The Advent of the Semantic Web, Part One: Simulacrum Symbiosis
In 1980, I moved to San Francisco, where I lived for two years before returning to Los Angeles. I rented a third-story walk-up apartment and, shortly after moving in, noticed an odd pair of cabinet doors set low in the wall beneath the windowsill in the small dining room that adjoined the kitchen. When I opened the doors, I was surprised to find a small metal enclosure, dotted with half-dollar size holes, cantilevered outside the building. Later, I learned that this cabinet was a kind of urban root cellar in common use at the time the building was erected in the early 1900s. Housewives would store potatoes and other tuberous vegetables in these cabinets. The cool, moist air rolling in off the bay flowed through the ventilation holes in this otherwise dark enclosure, simulating the environment of a basement storage bin.
My grandmother kept food cold by storing it in a tightly sealed cabinet, which contained a large block of ice: an icebox. Regular deliveries of freshly cut blocks replenished the melting ice, maintaining a safe storage temperature for perishable foods. The household delivery of ice was backbreaking, repetitive work for the “icemen” who undertook it. And, it was also a lot of work for Grandma, who had to manage the whole process, keeping a constant vigil to see that the ice did not melt more quickly than anticipated and ordering extra ice if necessary.

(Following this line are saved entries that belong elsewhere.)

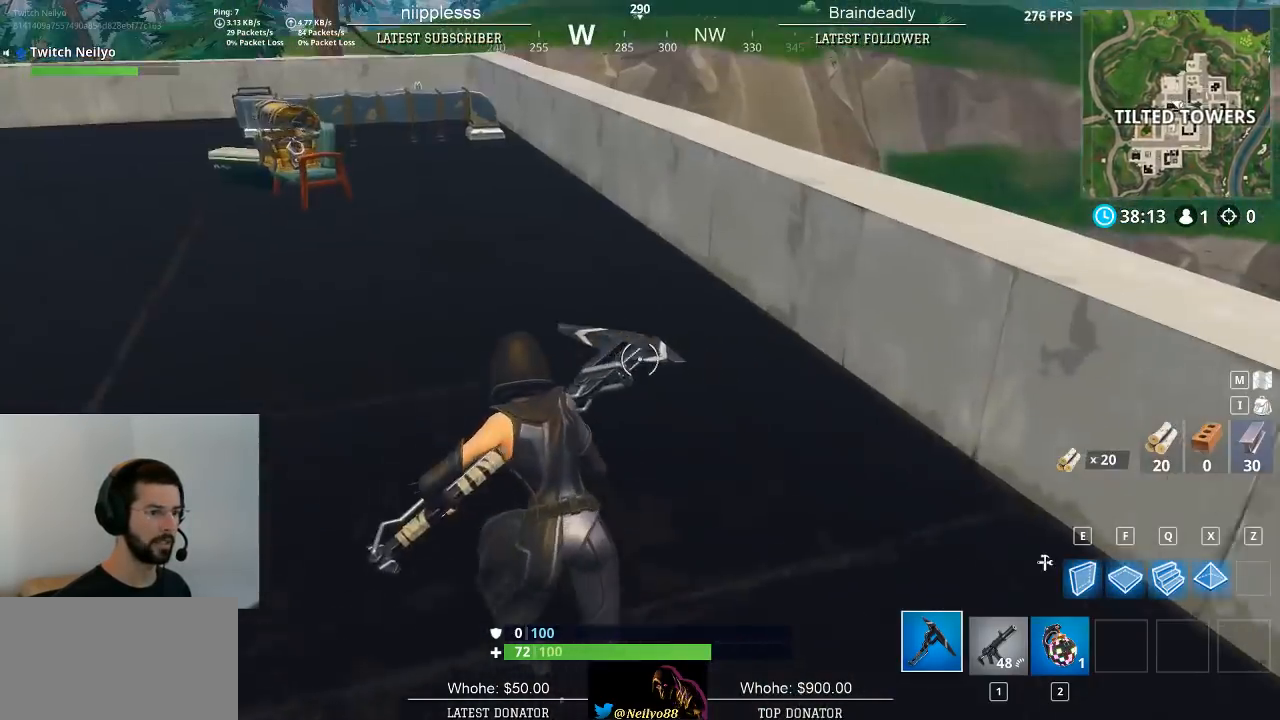
{"keys": ["a"], "mouse": [], "mouse_move": "still", "events": [[100, "r", "down"], [200, "r", "up"], [283, "w", "up"]]}
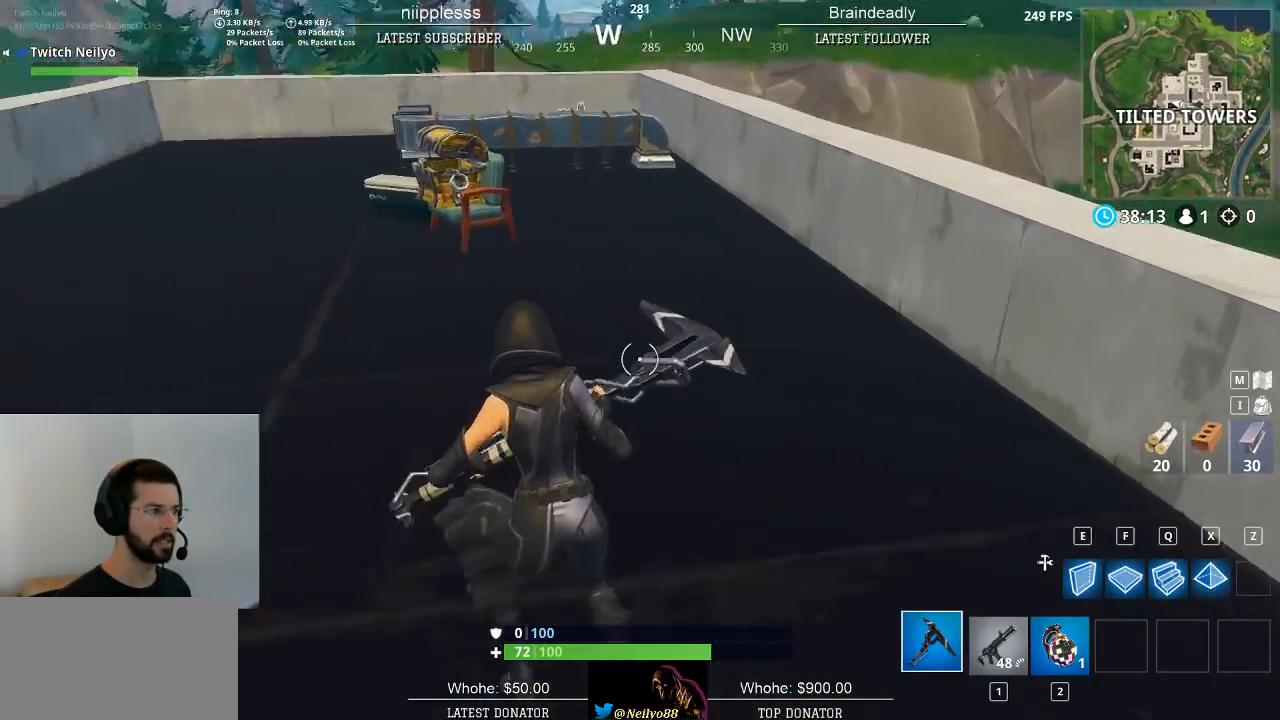
{"keys": ["d", "w"], "mouse": [], "mouse_move": "still", "events": [[167, "d", "down"], [167, "w", "down"], [217, "a", "up"], [217, "w", "up"], [450, "w", "down"]]}
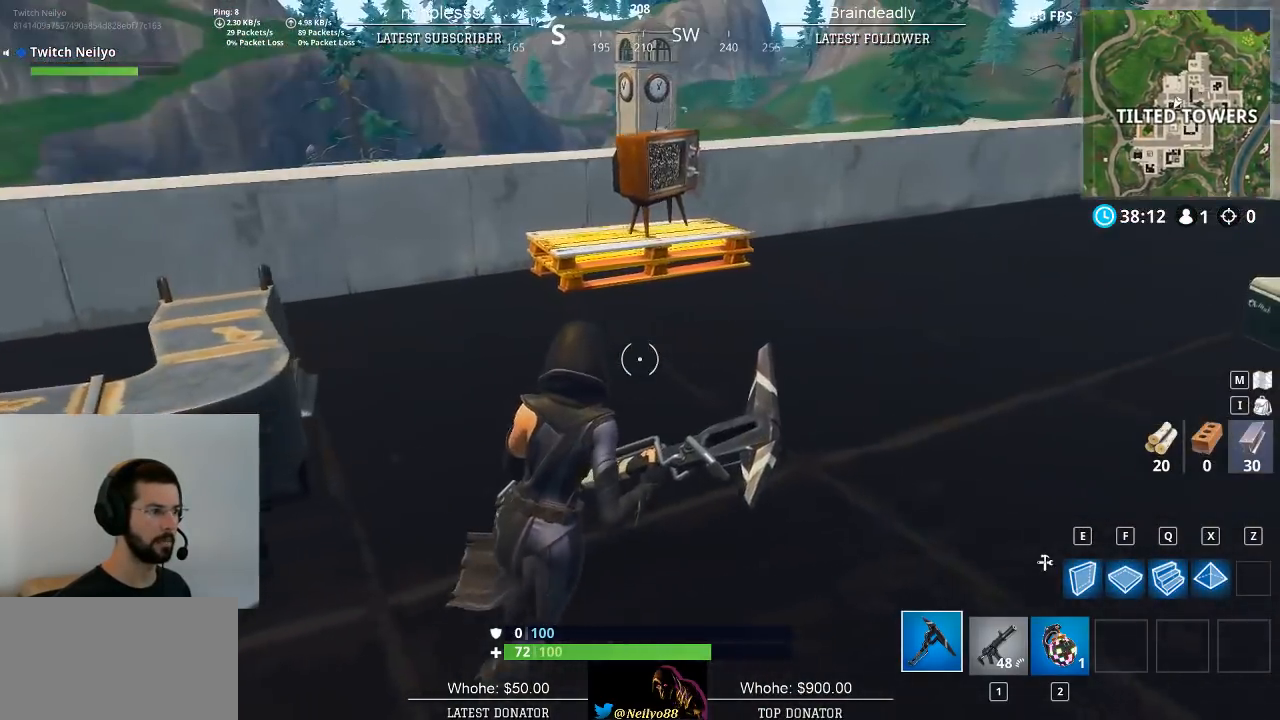
{"keys": ["d", "w"], "mouse": [], "mouse_move": "down-left", "events": []}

I’ve never met an iceman, in the literal sense of the word. I grew up in a house with a refrigerator, my family’s mechanical iceman. When the temperature inside the refrigerator rose above a preset value, its thermostat activated a system of compressed freon to replenish the cold that helped to preserve our perishable food. Most of us enjoy the same convenience today. But we probably don’t think of our refrigerators as servants or smart machines. But, they are to some degree both of these things. Grandma was no dummy, but the icebox required her absolute and constant attention. One slip-up and the week’s groceries would be ruined. If she were alive today, she might not be able to break the habit of continuously checking the icebox-she’d likely never get used to calling it a refrigerator either. But if only she could be convinced to give up her assiduous practice, she could do so without putting the food supply in jeopardy, secure in the knowledge that the refrigerator is “smart” enough and servile enough to take on the job. My grandmother did actually live out the end of her days in a house with electricity, but she never really got the hang of it. She kept the holes of the electrical outlets covered with tape. When asked why, she replied, “So the electricity won’t leak out.”
The body electric
Since long before the digital and industrial revolutions, we have sought to create thinking machines, some of them in our own image. In her book Edison’s Eve (Knopf 2002), Gaby Wood writes of the twin automata of Neuchâtel, Switzerland. Since they were first exhibited in 1774, these extremely lifelike automated effigies of two young boys have faithfully performed for audiences traveling from afar to see them; one writing several lines of text using a quill pen and the other drawing flawless portraits of kings Louis XV and George III. Wood states, “…the writer… communicates to its audience an eerie philosophical joke: `I think,’ it writes, `therefore I am…’ these artificial beings have enchanted, frightened, and perplexed their viewers.1“
In spite of their amazing performances, the twin mechanical boys are not really human; in fact, they’re not even thinking machines. The little boy may appear to taunt us with his prose, but in fact, it is its maker, Pierre Jaquet-Droz, who stings us with such deliciously ironic humor. In the time of Jaquet-Droz, information was a rare commodity. Today, we are rife with information but, at times, adrift in it, bereft of understanding. Richard Saul Wurman cites in his book, Information Anxiety 2 that, “A weekday edition of The New York Times contains more information than the average person was likely to come across in a lifetime in seventeenth-century England.2“
The Internet big bang of the information age occurred less than a decade ago. We’re still struggling to discern meaning from the bombardment of stimuli coming at us seemingly from all directions at once. We develop methodologies of information architecture, structured languages, such as XML, and metadata attributes to help us coalesce understanding from the chaotic data stream. We’ve even become pretty good at manipulating content for reuse and repurposing3. But, we still grapple with the immensity of our data stores and the difficulty inherent in representing the connotative meaning of their constituent content chunks in a way that can be transmitted fluidly, lucidly, and reliably from machine to machine and person to person. And, all this we do in pursuit of the apotheosis that is wisdom (see Pursuing Wisdom).
The Semantic Web
Your refrigerator, the twin automata of Neuchâtel, and your Web browser all have one thing in common. They process containers without understanding the meaning of the content within. The refrigerator lowers the temperature of its contents, perhaps containers of sauerkraut and milk. But don’t ask it to distinguish between the two, or you’re in for an unpleasant surprise-or the next big food fad. And just as the twins process and display graphical and textual content on demand in print format, your Web browser does the same online and on paper at the click of a mouse.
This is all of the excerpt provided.